- WHAT YOU NEED TO DO -
Render the text of every row below as a numbered list with one line per item, and leave out any blank lines.
─── AVAILABLE DATA
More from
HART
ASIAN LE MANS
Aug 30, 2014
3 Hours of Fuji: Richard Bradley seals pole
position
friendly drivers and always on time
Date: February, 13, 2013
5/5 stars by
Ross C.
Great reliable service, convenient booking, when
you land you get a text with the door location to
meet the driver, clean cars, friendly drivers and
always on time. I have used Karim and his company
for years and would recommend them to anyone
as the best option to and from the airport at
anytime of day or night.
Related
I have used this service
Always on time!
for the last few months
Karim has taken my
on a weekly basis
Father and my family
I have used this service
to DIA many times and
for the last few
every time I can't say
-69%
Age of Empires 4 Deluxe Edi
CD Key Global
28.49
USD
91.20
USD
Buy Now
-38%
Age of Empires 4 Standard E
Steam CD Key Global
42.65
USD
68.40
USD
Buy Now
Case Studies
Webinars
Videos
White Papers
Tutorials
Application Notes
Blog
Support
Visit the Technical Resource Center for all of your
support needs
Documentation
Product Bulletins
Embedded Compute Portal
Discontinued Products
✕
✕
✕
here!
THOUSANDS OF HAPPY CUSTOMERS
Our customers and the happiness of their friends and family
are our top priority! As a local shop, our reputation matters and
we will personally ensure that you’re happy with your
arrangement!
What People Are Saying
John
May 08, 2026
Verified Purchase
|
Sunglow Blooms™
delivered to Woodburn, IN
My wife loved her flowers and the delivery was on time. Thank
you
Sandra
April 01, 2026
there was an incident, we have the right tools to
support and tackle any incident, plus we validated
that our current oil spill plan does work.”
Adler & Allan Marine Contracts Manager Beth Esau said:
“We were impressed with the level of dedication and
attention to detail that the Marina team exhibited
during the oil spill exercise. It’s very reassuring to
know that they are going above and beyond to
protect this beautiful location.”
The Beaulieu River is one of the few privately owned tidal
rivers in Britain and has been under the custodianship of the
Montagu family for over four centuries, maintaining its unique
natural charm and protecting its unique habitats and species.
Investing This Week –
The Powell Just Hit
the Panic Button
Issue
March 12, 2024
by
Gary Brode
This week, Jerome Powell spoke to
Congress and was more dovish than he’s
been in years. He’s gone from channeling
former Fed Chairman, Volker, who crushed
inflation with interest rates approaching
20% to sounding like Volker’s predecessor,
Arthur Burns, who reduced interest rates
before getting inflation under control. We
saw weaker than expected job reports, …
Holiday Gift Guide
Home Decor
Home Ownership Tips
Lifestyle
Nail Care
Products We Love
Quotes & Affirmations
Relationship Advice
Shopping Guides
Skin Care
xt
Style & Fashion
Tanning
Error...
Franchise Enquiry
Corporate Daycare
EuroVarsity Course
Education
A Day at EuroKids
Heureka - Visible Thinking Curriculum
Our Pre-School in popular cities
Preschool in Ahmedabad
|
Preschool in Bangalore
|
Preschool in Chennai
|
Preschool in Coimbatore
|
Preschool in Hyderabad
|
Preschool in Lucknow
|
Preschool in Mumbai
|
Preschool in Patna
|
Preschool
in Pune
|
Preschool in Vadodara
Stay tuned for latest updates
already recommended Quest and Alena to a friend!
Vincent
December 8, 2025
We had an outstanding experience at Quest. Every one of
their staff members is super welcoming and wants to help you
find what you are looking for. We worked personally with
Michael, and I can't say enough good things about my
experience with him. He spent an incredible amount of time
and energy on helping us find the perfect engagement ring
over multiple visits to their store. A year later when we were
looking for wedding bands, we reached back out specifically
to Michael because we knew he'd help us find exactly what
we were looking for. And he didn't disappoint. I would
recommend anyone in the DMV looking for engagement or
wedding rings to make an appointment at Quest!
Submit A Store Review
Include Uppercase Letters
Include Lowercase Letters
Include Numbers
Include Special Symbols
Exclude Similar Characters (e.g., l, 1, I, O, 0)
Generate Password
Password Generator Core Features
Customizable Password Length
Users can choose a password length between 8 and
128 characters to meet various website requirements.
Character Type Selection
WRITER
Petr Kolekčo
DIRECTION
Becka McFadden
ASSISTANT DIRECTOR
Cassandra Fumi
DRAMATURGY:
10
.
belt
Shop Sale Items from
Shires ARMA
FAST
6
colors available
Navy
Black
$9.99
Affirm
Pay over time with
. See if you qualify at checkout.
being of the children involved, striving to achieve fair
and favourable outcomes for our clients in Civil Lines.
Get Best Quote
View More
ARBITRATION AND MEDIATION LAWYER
──────
- EXERCISE RESULT -
1. More from
2. HART
3. ASIAN LE MANS
4. Aug 30, 2014
5. 3 Hours of Fuji: Richard Bradley seals pole
6. position
7. friendly drivers and always on time
8. Date: February, 13, 2013
9. 5/5 stars by
10. Ross C.
11. Great reliable service, convenient booking, when
12. you land you get a text with the door location to
13. meet the driver, clean cars, friendly drivers and
14. always on time. I have used Karim and his company
15. for years and would recommend them to anyone
16. as the best option to and from the airport at
17. anytime of day or night.
18. Related
19. I have used this service
20. Always on time!
21. for the last few months
22. Karim has taken my
23. on a weekly basis
24. Father and my family
25. I have used this service
26. to DIA many times and
27. for the last few
28. every time I can't say
29. -69%
30. Age of Empires 4 Deluxe Edi
31. CD Key Global
32. 28.49
33. USD
34. 91.20
35. USD
36. Buy Now
37. -38%
38. Age of Empires 4 Standard E
39. Steam CD Key Global
40. 42.65
41. USD
42. 68.40
43. USD
44. Buy Now
45. Case Studies
46. Webinars
47. Videos
48. White Papers
49. Tutorials
50. Application Notes
51. Blog
52. Support
53. Visit the Technical Resource Center for all of your
54. support needs
55. Documentation
56. Product Bulletins
57. Embedded Compute Portal
58. Discontinued Products
59. ✕
60. ✕
61. ✕
62. here!
63. THOUSANDS OF HAPPY CUSTOMERS
64. Our customers and the happiness of their friends and family
65. are our top priority! As a local shop, our reputation matters and
66. we will personally ensure that you’re happy with your
67. arrangement!
68. What People Are Saying
69. John
70. May 08, 2026
71. Verified Purchase
72. |
73. Sunglow Blooms™
74. delivered to Woodburn, IN
75. My wife loved her flowers and the delivery was on time. Thank
76. you
77. Sandra
78. April 01, 2026
79. there was an incident, we have the right tools to
80. support and tackle any incident, plus we validated
81. that our current oil spill plan does work.”
82. Adler & Allan Marine Contracts Manager Beth Esau said:
83. “We were impressed with the level of dedication and
84. attention to detail that the Marina team exhibited
85. during the oil spill exercise. It’s very reassuring to
86. know that they are going above and beyond to
87. protect this beautiful location.”
88. The Beaulieu River is one of the few privately owned tidal
89. rivers in Britain and has been under the custodianship of the
90. Montagu family for over four centuries, maintaining its unique
91. natural charm and protecting its unique habitats and species.
92. Investing This Week –
93. The Powell Just Hit
94. the Panic Button
95. Issue
96. March 12, 2024
97. by
98. Gary Brode
99. This week, Jerome Powell spoke to
100. Congress and was more dovish than he’s
101. been in years. He’s gone from channeling
102. former Fed Chairman, Volker, who crushed
103. inflation with interest rates approaching
104. 20% to sounding like Volker’s predecessor,
105. Arthur Burns, who reduced interest rates
106. before getting inflation under control. We
107. saw weaker than expected job reports, …
108. Holiday Gift Guide
109. Home Decor
110. Home Ownership Tips
111. Lifestyle
112. Nail Care
113. Products We Love
114. Quotes & Affirmations
115. Relationship Advice
116. Shopping Guides
117. Skin Care
118. xt
119. Style & Fashion
120. Tanning
121. Error...
122. Franchise Enquiry
123. Corporate Daycare
124. EuroVarsity Course
125. Education
126. A Day at EuroKids
127. Heureka - Visible Thinking Curriculum
128. Our Pre-School in popular cities
129. Preschool in Ahmedabad
130. |
131. Preschool in Bangalore
132. |
133. Preschool in Chennai
134. |
135. Preschool in Coimbatore
136. |
137. Preschool in Hyderabad
138. |
139. Preschool in Lucknow
140. |
141. Preschool in Mumbai
142. |
143. Preschool in Patna
144. |
145. Preschool
146. in Pune
147. |
148. Preschool in Vadodara
149. Stay tuned for latest updates
150. already recommended Quest and Alena to a friend!
151. Vincent
152. December 8, 2025
153. We had an outstanding experience at Quest. Every one of
154. their staff members is super welcoming and wants to help you
155. find what you are looking for. We worked personally with
156. Michael, and I can't say enough good things about my
157. experience with him. He spent an incredible amount of time
158. and energy on helping us find the perfect engagement ring
159. over multiple visits to their store. A year later when we were
160. looking for wedding bands, we reached back out specifically
161. to Michael because we knew he'd help us find exactly what
162. we were looking for. And he didn't disappoint. I would
163. recommend anyone in the DMV looking for engagement or
164. wedding rings to make an appointment at Quest!
165. Submit A Store Review
166. Include Uppercase Letters
167. Include Lowercase Letters
168. Include Numbers
169. Include Special Symbols
170. Exclude Similar Characters (e.g., l, 1, I, O, 0)
171. Generate Password
172. Password Generator Core Features
173. Customizable Password Length
174. Users can choose a password length between 8 and
175. 128 characters to meet various website requirements.
176. Character Type Selection
177. WRITER
178. Petr Kolekčo
179. DIRECTION
180. Becka McFadden
181. ASSISTANT DIRECTOR
182. Cassandra Fumi
183. DRAMATURGY:
184. 10
185. .
186. belt
187. Shop Sale Items from
188. Shires ARMA
189. FAST
190. 6
191. colors available
192. Navy
193. Black
194. $9.99
195. Affirm
196. Pay over time with
197. . See if you qualify at checkout.
198. being of the children involved, striving to achieve fair
199. and favourable outcomes for our clients in Civil Lines.
200. Get Best Quote
201. View More
202. ARBITRATION AND MEDIATION LAWYER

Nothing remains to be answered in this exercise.